U.K. GAAR Advisory Panel Issues Opinion On Tax Avoidance Scheme

; posted on
May 23rd, 2019

The General Anti-Abuse Rule (GAAR) Advisory Panel has determined that a disguised remuneration scheme involving employee rewards linked to a secondhand bond is abusive tax avoidance, effectively siding with HM Revenue & Customs.


The GAAR Advisory Panel issued the opinion on disguised remuneration schemes due to the growing controversy and the release of loan charge act in finance.  Employers used those schemes to pay individuals their income through loans, usually paid out via offshore trusts, and to sidestep income tax and National Insurance contributions. The loans were structured in such a way that they would never have to be repaid.

Tax Avoidance Scheme

The panel has examined a packaged tax scheme that used a series of transactions to pass on a reward to a company and an employee — an individual who served as the company’s sole director and shareholder — through their joint acquisition of a secondhand insurance bond.

The scheme involved a loan, liability for which is assumed by the company and satisfied by the individual.
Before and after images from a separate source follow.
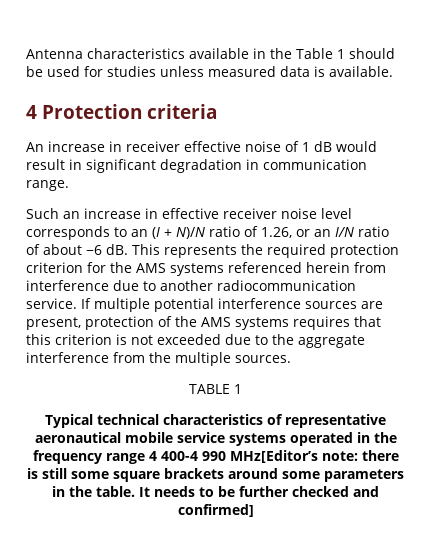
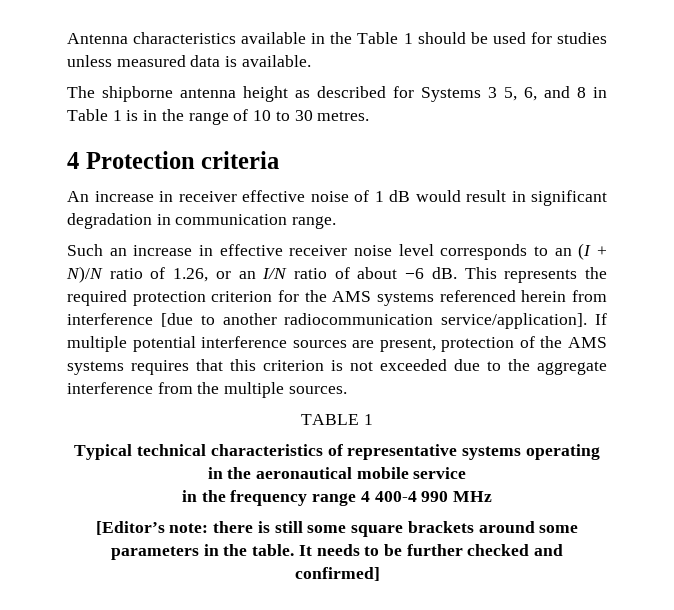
(393, 71) none -> [67,86,607,102] [67,109,370,125] // The shipborne antenna height as described for Systems 3 5, 6, and 8 in Table 1 is in the range of 10 to 30 metres.
[113,280,139,291] due -> [160,313,193,327] [due
[26,298,77,309] service. -> [441,313,588,329] service/application].
(386, 421) none -> [461,444,600,460] [207,467,252,479] systems operating in the
[228,432,353,446] systems operated -> (467, 473) //
[229,450,318,463] MHz[Editor’s -> [453,491,493,502] [95,521,165,535] MHz // [Editor’s

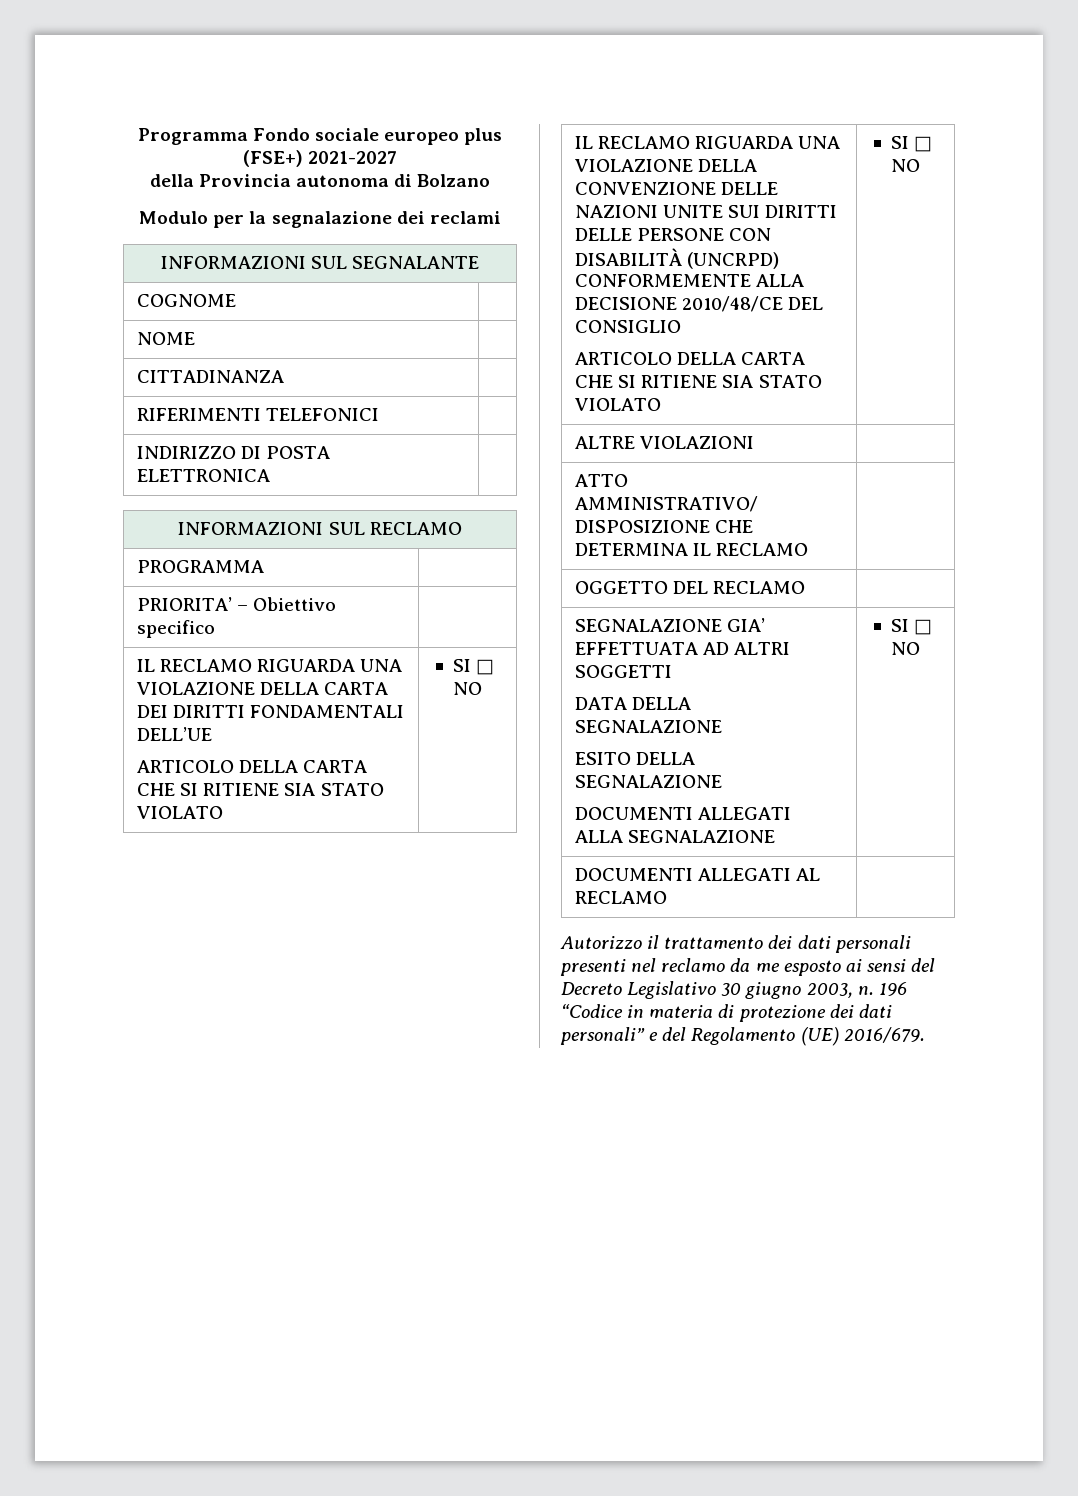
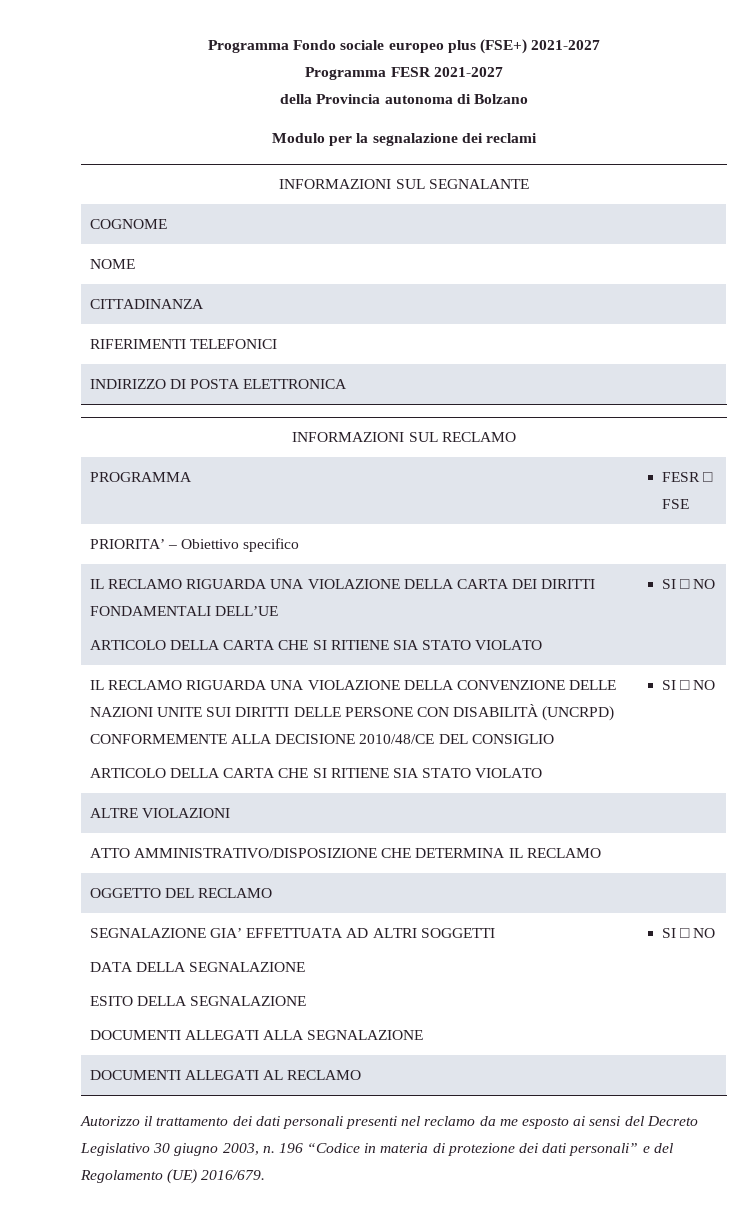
(398, 157) none -> [305,67,503,80] // Programma FESR 2021-2027
(264, 566) none -> [661,472,714,482] [661,499,689,509] FESR □ FSE

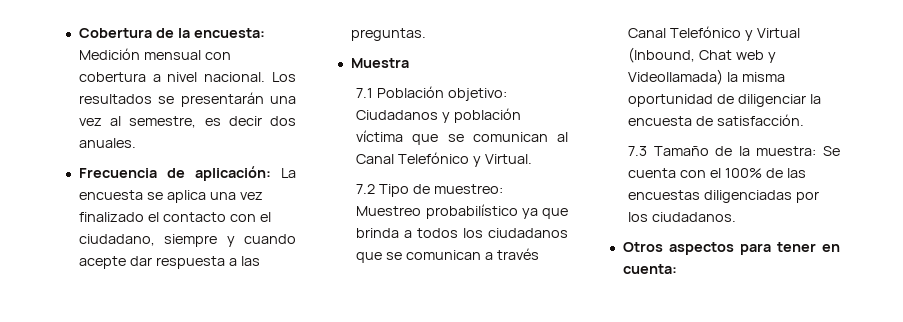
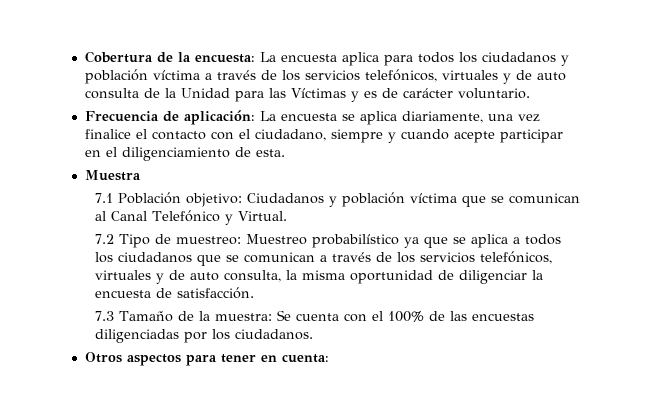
[78,48,231,60] [78,72,297,82] [78,92,296,107] [78,116,296,128] [78,138,136,148] Medición mensual con cobertura a nivel nacional. Los resultados se presentarán una vez al semestre, es decir dos anuales. -> [259,52,569,66] [84,69,566,84] [84,88,530,102] La encuesta aplica para todos los ciudadanos y población víctima a través de los servicios telefónicos, virtuales y de auto consulta de la Unidad para las Víctimas y es de carácter voluntario.
[209,192,263,200] [78,212,144,222] una vez finalizado -> [401,111,540,123] [84,129,131,139] diariamente, una vez finalice
[129,256,260,269] [350,28,426,41] dar respuesta a las preguntas. -> [499,129,563,143] [84,147,285,161] participar en el diligenciamiento de esta.
[356,228,400,238] brinda -> [452,234,508,248] se aplica
[628,26,800,41] [628,47,776,63] [628,69,724,85] Canal Telefónico y Virtual (Inbound, Chat web y Videollamada) -> [375,251,552,264] [94,270,281,284] de los servicios telefónicos, virtuales y de auto consulta,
The scheme also involved the use of a gilts option, further contributions to the bond, and “cooling off rights” which were, in this case, a 30-day period in which the investor could cancel his position in the gilts option and contributions to the bond.
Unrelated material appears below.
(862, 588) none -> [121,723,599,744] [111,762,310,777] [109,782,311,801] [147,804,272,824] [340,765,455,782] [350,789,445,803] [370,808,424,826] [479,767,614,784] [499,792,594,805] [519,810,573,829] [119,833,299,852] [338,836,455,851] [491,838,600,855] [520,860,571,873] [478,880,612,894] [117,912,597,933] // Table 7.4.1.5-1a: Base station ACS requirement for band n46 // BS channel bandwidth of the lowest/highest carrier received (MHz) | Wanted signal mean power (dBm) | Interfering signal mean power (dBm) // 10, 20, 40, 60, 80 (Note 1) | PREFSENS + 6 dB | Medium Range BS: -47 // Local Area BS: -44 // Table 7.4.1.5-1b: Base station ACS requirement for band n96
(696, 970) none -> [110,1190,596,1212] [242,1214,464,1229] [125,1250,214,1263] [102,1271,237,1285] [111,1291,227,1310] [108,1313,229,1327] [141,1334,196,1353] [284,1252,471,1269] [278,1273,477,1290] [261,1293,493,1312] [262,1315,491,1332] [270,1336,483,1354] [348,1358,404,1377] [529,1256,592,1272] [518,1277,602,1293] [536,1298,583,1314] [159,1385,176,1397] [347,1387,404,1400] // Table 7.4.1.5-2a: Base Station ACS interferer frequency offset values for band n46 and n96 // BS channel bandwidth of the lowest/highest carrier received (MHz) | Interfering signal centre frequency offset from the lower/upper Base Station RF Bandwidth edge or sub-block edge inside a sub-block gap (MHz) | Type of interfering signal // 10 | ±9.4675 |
These arrangements resulted in the individual receiving of £1.5 million from the company that the individual argued was not earnings under U.K. income tax and National Insurance contributions rules, even though the company claimed a tax deduction for that amount as the director’s remuneration.
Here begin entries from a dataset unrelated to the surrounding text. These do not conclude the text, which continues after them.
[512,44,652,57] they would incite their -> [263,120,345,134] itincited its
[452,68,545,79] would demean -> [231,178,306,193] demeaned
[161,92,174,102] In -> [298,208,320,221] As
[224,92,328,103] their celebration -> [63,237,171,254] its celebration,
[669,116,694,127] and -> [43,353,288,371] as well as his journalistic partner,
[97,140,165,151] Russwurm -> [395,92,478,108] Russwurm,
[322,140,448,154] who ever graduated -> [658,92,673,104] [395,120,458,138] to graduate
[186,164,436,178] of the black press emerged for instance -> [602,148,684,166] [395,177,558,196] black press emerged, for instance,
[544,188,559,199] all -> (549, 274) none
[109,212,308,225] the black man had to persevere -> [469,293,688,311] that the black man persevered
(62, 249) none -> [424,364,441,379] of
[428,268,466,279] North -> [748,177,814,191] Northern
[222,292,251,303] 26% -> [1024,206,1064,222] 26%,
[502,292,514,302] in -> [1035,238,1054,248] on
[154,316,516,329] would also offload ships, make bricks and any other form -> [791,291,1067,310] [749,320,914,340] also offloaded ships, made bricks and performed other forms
The panel found that the arrangements were similar to a situation in which the company would have paid a cash bonus to the individual as remuneration. Therefore, the purpose of this planning is to enable an employer to reward an employee in a tax-efficient way and look to secure a corporation tax deduction for the payment.

The Status of GAAR Advisory Panel

GAAR advisory panel opinions aren’t binding on HMRC or taxpayers, but a tribunal can take them into account before a case goes to court. If the panel gives a clear opinion on a case, then either HMRC or the taxpayer can decline to pursue the matter further if the opinion is not in their favor.